==== EXCERPTED TEXT ====

Here is a summary of the equations for Forward Propagation and Backward Propagation we have used so far:

For m training examples $ X_{train} $ and $ Y_{train} $:

### 7.1 Forward Propagation

$$ Z^{(i)} = w \cdot X_{train}^{(i)} + b $$

$$ \hat Y^{(i)} = A^{(i)} = \sigma(Z^{(i)}) = sigmoid(Z^{(i)}) $$

$$ \mathcal{L}(\hat Y^{(i)}, Y_{train}^{(i)}) = \mathcal{L}(A^{(i)}, Y_{train}^{(i)}) = -[Y_{train}^{(i)} \log(A^{(i)}) + (1 - Y_{train}^{(i)}) \log(1 - A^{(i)})] $$

$$ J = \frac{1}{m} \sum_1^m \mathcal{L} (A^{(i)}, Y_{train}^{(i)}) $$


### 7.2 Backward Propagation - Batch Gradient Descent

$$ \frac{\partial J}{\partial w} = \frac{1}{m} (A - Y) \cdot X^T $$

$$ \frac{\partial J}{\partial b} = \frac{1}{m} \sum_1^m (A - Y) $$


> Note: Represent $ \frac{\partial J}{\partial w} $ as dw, and $ \frac{\partial J}{\partial b}$ as db


In [None]:
def propagate(w, b, X, Y):
    """
    Perform forward and backward propagation for the Logistic Regression model
    
    Arguments:
        w: The Weight Matrix of dimension (1, n_x)
        b: Bias
        X: Input Matrix, with shape (n_x, m)
        Y: Label Matrix of shape (1, m)
        
    Returns:
        dw: Gradient of the weight matrix
        db: Gradient of the bias
        cost: Cost computed on Calculated Probability, and output Label
    """

====

YOUR TASKS:
A) List every argument named in the docstring of the function defined in the propagation excerpt.
B) Return the portion of the propagation excerpt between "Perform forward and" and "shape (n_x, m)", inclusive.
The material after this point has no connection to the propagation excerpt.

==== SOURCE DATA ====

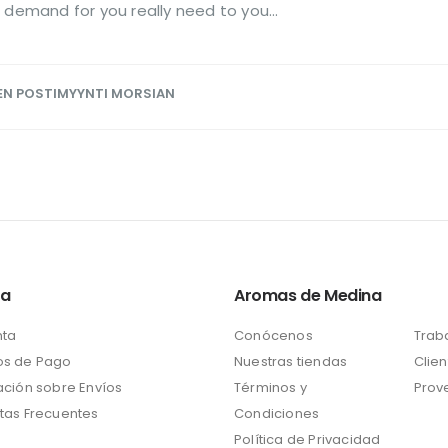
 demand for you really need to you...
EN POSTIMYYNTI MORSIAN
ta
Aromas de Medina
nta
Conócenos
Trab
s de Pago
Nuestras tiendas
Clien
ación sobre Envíos
Términos y
Prov
tas Frecuentes
Condiciones
Política de Privacidad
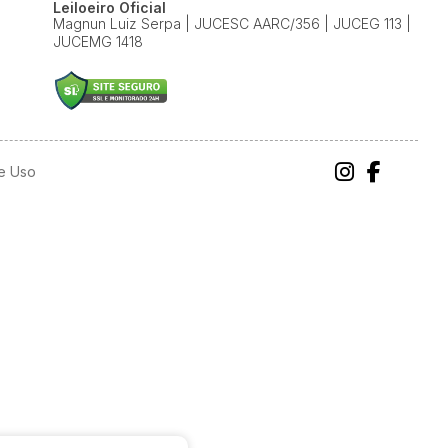
Leiloeiro Oficial
Magnun Luiz Serpa | JUCESC AARC/356 | JUCEG 113 |
JUCEMG 1418
e Uso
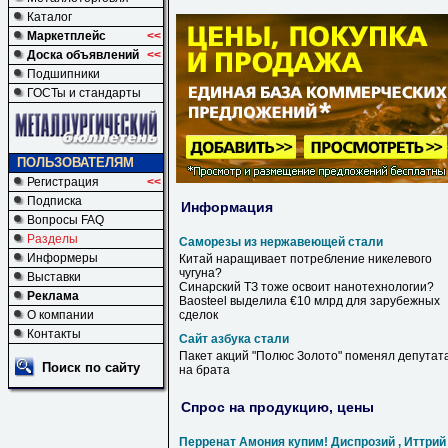
Каталог
Маркетплейс
<<
Доска объявлений
<<
Подшипники
ГОСТы и стандарты
ПОЛЬЗОВАТЕЛЯМ
Регистрация
<<
Подписка
Информация
Вопросы FAQ
Разделы
Саморезы из нержавеющей стали
Информеры
Китай наращивает потребление никелевого
чугуна?
Выставки
Синарский ТЗ тоже освоит нанотехнологии?
Реклама
Baosteel выделила €10 млрд для зарубежных
О компании
сделок
Контакты
Сайт азбука стали
Пакет акций "Полюс Золото" поменял депутат
Поиск по сайту
на брата
Спрос на продукцию, цены
Перренат Амония купим! Диспрозий , Иттрий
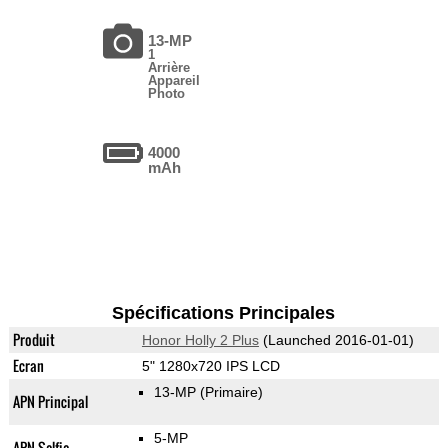
13-MP
1
Arrière
Appareil
Photo
4000
mAh
Spécifications Principales
Produit
Honor Holly 2 Plus
(Launched 2016-01-01)
Ecran
5" 1280x720 IPS LCD
13-MP
(Primaire)
APN Principal
5-MP
APN Selfie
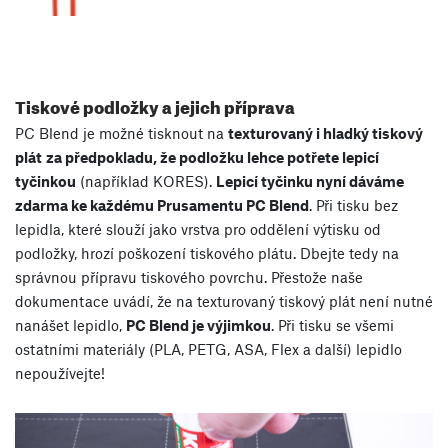
Tiskové podložky a jejich příprava
PC Blend je možné tisknout na
texturovaný i hladký tiskový
plát
za předpokladu, že podložku lehce potřete lepicí
tyčinkou
(například KORES).
Lepicí tyčinku nyní dáváme
zdarma ke každému Prusamentu PC Blend
. Při tisku bez
lepidla, které slouží jako vrstva pro oddělení výtisku od
podložky, hrozí poškození tiskového plátu. Dbejte tedy na
správnou přípravu tiskového povrchu. Přestože naše
dokumentace uvádí, že na texturovaný tiskový plát není nutné
nanášet lepidlo,
PC Blend je výjimkou
. Při tisku se všemi
ostatními materiály (PLA, PETG, ASA, Flex a další) lepidlo
nepoužívejte!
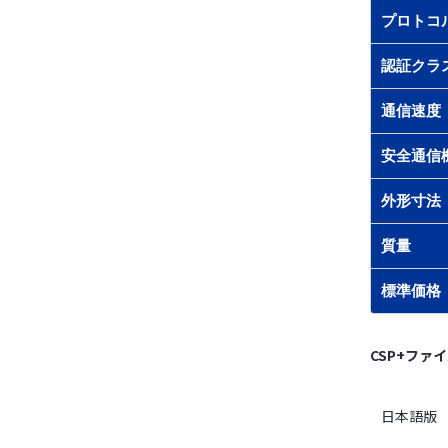
プロトコ
認証クラ
通信速度
安全通信
外形寸法
質量
標準価格
CSP+ファ
日本語版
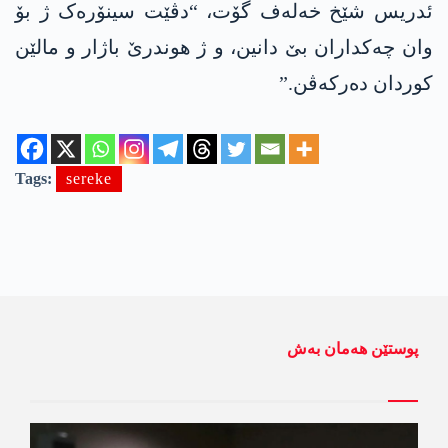
ئدریس شێخ خەلەف گۆت، “دڤێت سینۆرەک ژ بۆ
وان چەکداران بێ دانین، و ژ ھوندرێ باژار و مالێن
کوردان دەرکەڤن.”
Tags:
sereke
پوستێن ھەمان بەش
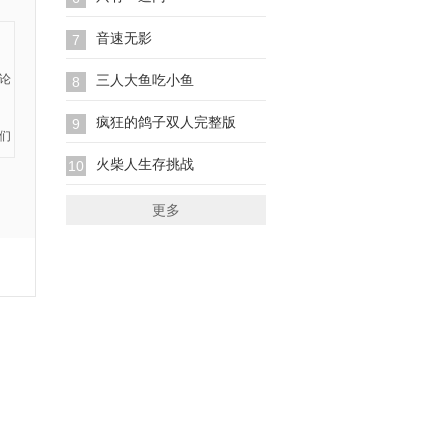
音速无影
7
三人大鱼吃小鱼
8
疯狂的鸽子双人完整版
9
火柴人生存挑战
10
更多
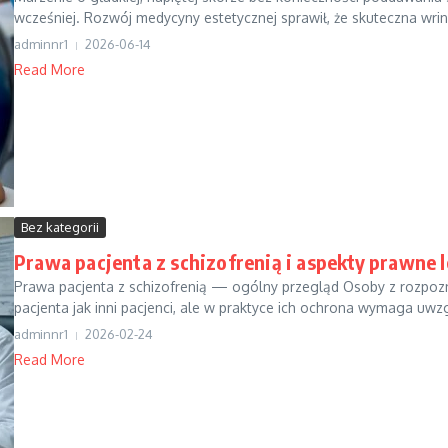
wcześniej. Rozwój medycyny estetycznej sprawił, że skuteczna wrink
adminnr1
2026-06-14
Read More
Bez kategorii
Prawa pacjenta z schizofrenią i aspekty prawne 
Prawa pacjenta z schizofrenią — ogólny przegląd Osoby z rozpo
pacjenta jak inni pacjenci, ale w praktyce ich ochrona wymaga uwzgl
adminnr1
2026-02-24
Read More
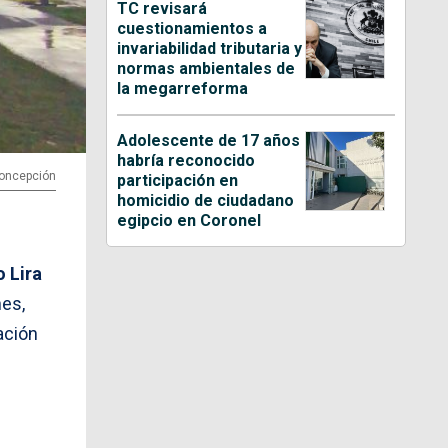
TC revisará
cuestionamientos a
invariabilidad tributaria y
normas ambientales de
la megarreforma
Adolescente de 17 años
habría reconocido
 Concepción
participación en
homicidio de ciudadano
egipcio en Coronel
 Lira
nes,
ación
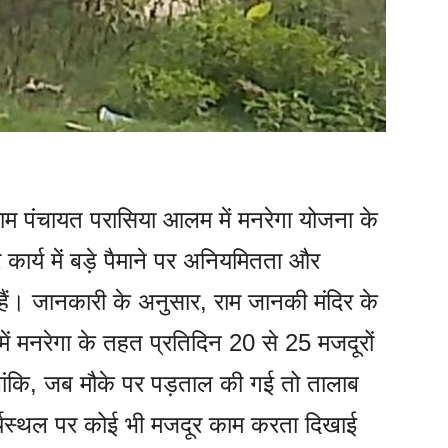
म पंचायत परासिया आलम में मनरेगा योजना के
 कार्य में बड़े पैमाने पर अनियमितता और
हैं। जानकारी के अनुसार, राम जानकी मंदिर के
 में मनरेगा के तहत प्रतिदिन 20 से 25 मजदूरों
लांकि, जब मौके पर पड़ताल की गई तो तालाब
्यस्थल पर कोई भी मजदूर काम करता दिखाई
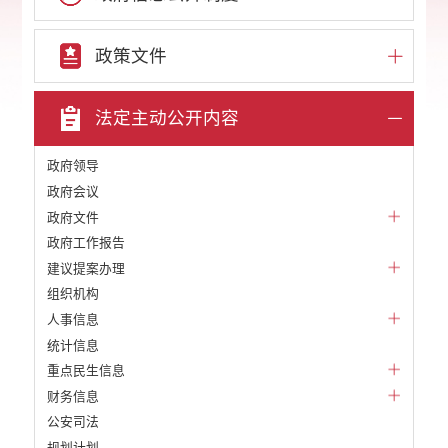
政策文件
法定主动公开内容
政府领导
政府会议
政府文件
政府工作报告
建议提案办理
组织机构
人事信息
统计信息
重点民生信息
财务信息
公安司法
规划计划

====

ACTIVITY ANSWERS:
A) w, b, X, Y

B)
Perform forward and backward propagation for the Logistic Regression model
    
    Arguments:
        w: The Weight Matrix of dimension (1, n_x)
        b: Bias
        X: Input Matrix, with shape (n_x, m)